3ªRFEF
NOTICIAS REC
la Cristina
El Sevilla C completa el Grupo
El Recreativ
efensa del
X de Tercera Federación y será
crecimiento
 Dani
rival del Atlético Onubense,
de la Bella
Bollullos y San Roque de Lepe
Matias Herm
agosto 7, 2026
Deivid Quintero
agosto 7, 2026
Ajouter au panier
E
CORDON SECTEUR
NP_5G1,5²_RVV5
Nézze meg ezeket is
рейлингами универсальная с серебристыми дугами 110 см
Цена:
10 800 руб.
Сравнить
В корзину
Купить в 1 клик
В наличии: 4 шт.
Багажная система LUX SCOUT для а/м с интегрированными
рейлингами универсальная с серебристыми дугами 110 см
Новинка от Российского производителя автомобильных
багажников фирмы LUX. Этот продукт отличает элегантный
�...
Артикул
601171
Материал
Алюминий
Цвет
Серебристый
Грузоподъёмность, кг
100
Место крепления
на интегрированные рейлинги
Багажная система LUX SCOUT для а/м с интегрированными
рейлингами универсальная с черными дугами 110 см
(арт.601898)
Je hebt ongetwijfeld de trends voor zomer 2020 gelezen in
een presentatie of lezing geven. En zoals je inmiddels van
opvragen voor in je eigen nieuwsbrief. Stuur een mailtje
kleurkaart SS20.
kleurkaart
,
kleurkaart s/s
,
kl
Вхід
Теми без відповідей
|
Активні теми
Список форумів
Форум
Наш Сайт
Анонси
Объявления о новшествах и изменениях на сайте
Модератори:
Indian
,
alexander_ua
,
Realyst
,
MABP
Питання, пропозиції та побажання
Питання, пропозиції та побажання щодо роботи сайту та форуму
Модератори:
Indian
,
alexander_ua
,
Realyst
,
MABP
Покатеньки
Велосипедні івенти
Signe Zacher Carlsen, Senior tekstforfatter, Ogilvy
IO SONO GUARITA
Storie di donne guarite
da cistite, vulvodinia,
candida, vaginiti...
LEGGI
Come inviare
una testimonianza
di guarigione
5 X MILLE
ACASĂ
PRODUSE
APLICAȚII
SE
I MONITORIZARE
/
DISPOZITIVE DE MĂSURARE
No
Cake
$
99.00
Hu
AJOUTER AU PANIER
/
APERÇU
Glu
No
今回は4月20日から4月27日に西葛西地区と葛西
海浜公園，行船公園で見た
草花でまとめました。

--------------------------------------------------

Problem
Transcribe the listing from start to finish, exactly as given.

Answer to this problem
3ªRFEF
NOTICIAS REC
la Cristina
El Sevilla C completa el Grupo
El Recreativ
efensa del
X de Tercera Federación y será
crecimiento
 Dani
rival del Atlético Onubense,
de la Bella
Bollullos y San Roque de Lepe
Matias Herm
agosto 7, 2026
Deivid Quintero
agosto 7, 2026
Ajouter au panier
E
CORDON SECTEUR
NP_5G1,5²_RVV5
Nézze meg ezeket is
рейлингами универсальная с серебристыми дугами 110 см
Цена:
10 800 руб.
Сравнить
В корзину
Купить в 1 клик
В наличии: 4 шт.
Багажная система LUX SCOUT для а/м с интегрированными
рейлингами универсальная с серебристыми дугами 110 см
Новинка от Российского производителя автомобильных
багажников фирмы LUX. Этот продукт отличает элегантный
�...
Артикул
601171
Материал
Алюминий
Цвет
Серебристый
Грузоподъёмность, кг
100
Место крепления
на интегрированные рейлинги
Багажная система LUX SCOUT для а/м с интегрированными
рейлингами универсальная с черными дугами 110 см
(арт.601898)
Je hebt ongetwijfeld de trends voor zomer 2020 gelezen in
een presentatie of lezing geven. En zoals je inmiddels van
opvragen voor in je eigen nieuwsbrief. Stuur een mailtje
kleurkaart SS20.
kleurkaart
,
kleurkaart s/s
,
kl
Вхід
Теми без відповідей
|
Активні теми
Список форумів
Форум
Наш Сайт
Анонси
Объявления о новшествах и изменениях на сайте
Модератори:
Indian
,
alexander_ua
,
Realyst
,
MABP
Питання, пропозиції та побажання
Питання, пропозиції та побажання щодо роботи сайту та форуму
Модератори:
Indian
,
alexander_ua
,
Realyst
,
MABP
Покатеньки
Велосипедні івенти
Signe Zacher Carlsen, Senior tekstforfatter, Ogilvy
IO SONO GUARITA
Storie di donne guarite
da cistite, vulvodinia,
candida, vaginiti...
LEGGI
Come inviare
una testimonianza
di guarigione
5 X MILLE
ACASĂ
PRODUSE
APLICAȚII
SE
I MONITORIZARE
/
DISPOZITIVE DE MĂSURARE
No
Cake
$
99.00
Hu
AJOUTER AU PANIER
/
APERÇU
Glu
No
今回は4月20日から4月27日に西葛西地区と葛西
海浜公園，行船公園で見た
草花でまとめました。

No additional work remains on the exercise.